**WHAT TO PRODUCE:** Copy out the full set of records. Keep every word the same.

[Stored items from a collection]
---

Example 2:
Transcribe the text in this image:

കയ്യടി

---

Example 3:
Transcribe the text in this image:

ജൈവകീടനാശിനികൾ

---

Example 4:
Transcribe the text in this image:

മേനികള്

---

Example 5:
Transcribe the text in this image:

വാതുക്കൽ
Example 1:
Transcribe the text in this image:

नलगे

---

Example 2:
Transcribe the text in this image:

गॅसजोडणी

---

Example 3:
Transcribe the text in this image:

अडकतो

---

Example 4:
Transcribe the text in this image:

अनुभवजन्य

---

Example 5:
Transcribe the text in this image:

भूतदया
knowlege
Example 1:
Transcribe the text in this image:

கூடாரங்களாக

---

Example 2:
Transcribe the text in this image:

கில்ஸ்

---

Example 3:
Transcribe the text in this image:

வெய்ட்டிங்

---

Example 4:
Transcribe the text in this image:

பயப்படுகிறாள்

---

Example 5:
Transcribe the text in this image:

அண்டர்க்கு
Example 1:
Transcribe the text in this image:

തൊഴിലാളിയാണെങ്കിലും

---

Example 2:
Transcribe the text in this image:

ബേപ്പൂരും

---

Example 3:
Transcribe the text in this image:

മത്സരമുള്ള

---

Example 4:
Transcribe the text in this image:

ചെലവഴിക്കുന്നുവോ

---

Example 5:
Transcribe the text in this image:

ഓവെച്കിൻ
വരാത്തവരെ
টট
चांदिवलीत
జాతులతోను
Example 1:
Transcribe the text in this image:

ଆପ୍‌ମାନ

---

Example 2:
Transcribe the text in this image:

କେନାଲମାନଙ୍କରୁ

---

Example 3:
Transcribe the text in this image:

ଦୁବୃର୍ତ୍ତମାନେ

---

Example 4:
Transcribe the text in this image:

**REPLY:**
---

Example 2:
Transcribe the text in this image:

കയ്യടി

---

Example 3:
Transcribe the text in this image:

ജൈവകീടനാശിനികൾ

---

Example 4:
Transcribe the text in this image:

മേനികള്

---

Example 5:
Transcribe the text in this image:

വാതുക്കൽ
Example 1:
Transcribe the text in this image:

नलगे

---

Example 2:
Transcribe the text in this image:

गॅसजोडणी

---

Example 3:
Transcribe the text in this image:

अडकतो

---

Example 4:
Transcribe the text in this image:

अनुभवजन्य

---

Example 5:
Transcribe the text in this image:

भूतदया
knowlege
Example 1:
Transcribe the text in this image:

கூடாரங்களாக

---

Example 2:
Transcribe the text in this image:

கில்ஸ்

---

Example 3:
Transcribe the text in this image:

வெய்ட்டிங்

---

Example 4:
Transcribe the text in this image:

பயப்படுகிறாள்

---

Example 5:
Transcribe the text in this image:

அண்டர்க்கு
Example 1:
Transcribe the text in this image:

തൊഴിലാളിയാണെങ്കിലും

---

Example 2:
Transcribe the text in this image:

ബേപ്പൂരും

---

Example 3:
Transcribe the text in this image:

മത്സരമുള്ള

---

Example 4:
Transcribe the text in this image:

ചെലവഴിക്കുന്നുവോ

---

Example 5:
Transcribe the text in this image:

ഓവെച്കിൻ
വരാത്തവരെ
টট
चांदिवलीत
జాతులతోను
Example 1:
Transcribe the text in this image:

ଆପ୍‌ମାନ

---

Example 2:
Transcribe the text in this image:

କେନାଲମାନଙ୍କରୁ

---

Example 3:
Transcribe the text in this image:

ଦୁବୃର୍ତ୍ତମାନେ

---

Example 4:
Transcribe the text in this image:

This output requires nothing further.